▶ Exercise details: Please print the part of the text about agency account managers that begins at the words "What the account" and stops after "never takes place.", copying it without any change.

Text segment Block Start

So the incentives are precisely backwards. The account manager who overpromises and underdelivers but keeps the client warm through the whole catastrophe is more valued — structurally, systemically — than the one who sets hard limits and delivers exactly what was promised. This is why scope creep almost always originates in an account conversation, not a creative one. The creative team didn’t add three more deliverables to the project. Someone promised them.

The creative team receives the downstream consequences of every overpromise. The account manager said the deck would have six different concept directions. The timeline is four days. The brief — which, as we know, nobody reads anyway — is two pages of contradictions and one very confident company logo. And the creative director is supposed to make magic out of this while the account manager is on a call with the client talking about “the exciting directions we’re exploring.”

Under the Bus: A Topography

Every creative professional who has spent more than six months in an agency environment has experienced the specific sensation of being thrown under a bus by an account manager. It has distinctive qualities. It happens in slow motion. You watch it coming and cannot stop it.

The typical sequence: the client is unhappy with the work. The work is unhappy because the brief was wrong, the timeline was impossible, or the client changed their mind between briefing and delivery — a change that was communicated to the account manager but not to the creative team. In the client meeting, the account manager says some version of “the team went in a direction that I think we can all agree needs refinement.” The team. A direction. Needs refinement. Three phrases, each one a small, well-placed knife, each one placing the blame exactly where it didn’t originate.

What the account manager does not say: “I gave the team a brief that had three contradictory objectives.” “I approved the direction in an internal review last Tuesday.” “The client changed the target demographic six days into a ten-day project and I didn’t tell anyone.” These are things that actually happened. They are not things that get said in client meetings. They are the negative space of every agency retrospective that never takes place.

Text segment Block End
Dataset records Block Start

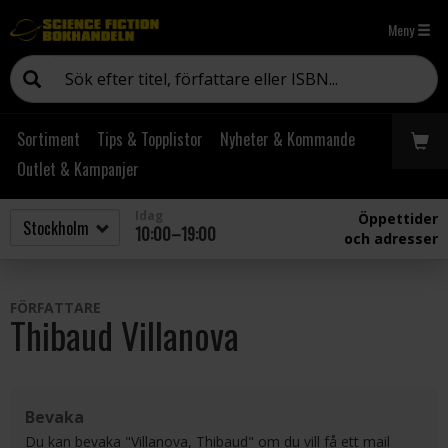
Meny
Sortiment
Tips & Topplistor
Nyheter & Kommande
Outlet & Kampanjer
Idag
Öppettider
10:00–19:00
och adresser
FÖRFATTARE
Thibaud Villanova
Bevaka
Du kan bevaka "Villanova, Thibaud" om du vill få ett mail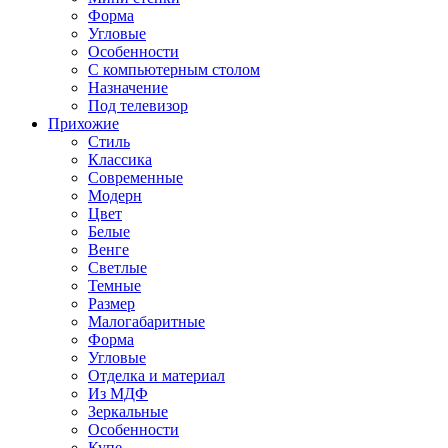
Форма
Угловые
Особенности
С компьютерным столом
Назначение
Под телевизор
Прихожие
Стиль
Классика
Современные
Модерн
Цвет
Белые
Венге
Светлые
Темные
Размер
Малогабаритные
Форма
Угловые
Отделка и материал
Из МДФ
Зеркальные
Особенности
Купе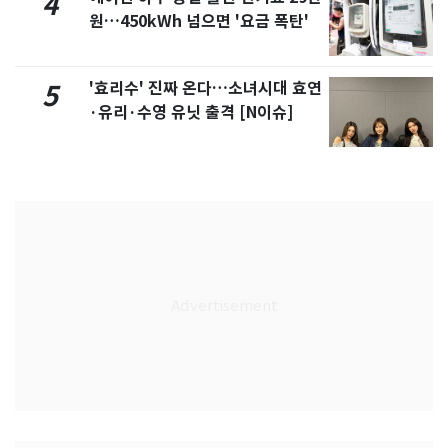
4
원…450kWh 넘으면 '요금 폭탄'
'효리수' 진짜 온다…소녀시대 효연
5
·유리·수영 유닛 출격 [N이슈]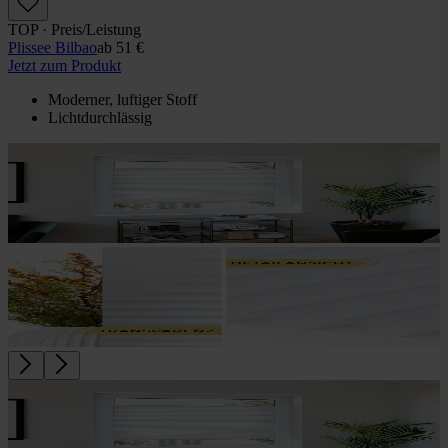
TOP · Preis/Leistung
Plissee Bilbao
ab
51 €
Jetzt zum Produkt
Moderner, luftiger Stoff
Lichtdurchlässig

Dataset records Block End
Dataset records Block Start

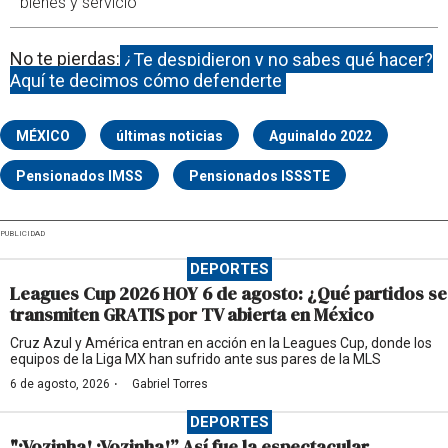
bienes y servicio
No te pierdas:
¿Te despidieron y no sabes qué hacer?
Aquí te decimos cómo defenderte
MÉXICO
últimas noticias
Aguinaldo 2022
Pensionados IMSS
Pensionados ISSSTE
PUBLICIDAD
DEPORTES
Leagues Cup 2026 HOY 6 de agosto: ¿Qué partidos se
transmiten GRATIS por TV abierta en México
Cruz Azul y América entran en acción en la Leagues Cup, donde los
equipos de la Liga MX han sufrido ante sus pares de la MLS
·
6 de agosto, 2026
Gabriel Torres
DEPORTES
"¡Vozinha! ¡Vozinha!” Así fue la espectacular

Dataset records Block End

▶ Solved problem:
What the account manager does not say: “I gave the team a brief that had three contradictory objectives.” “I approved the direction in an internal review last Tuesday.” “The client changed the target demographic six days into a ten-day project and I didn’t tell anyone.” These are things that actually happened. They are not things that get said in client meetings. They are the negative space of every agency retrospective that never takes place.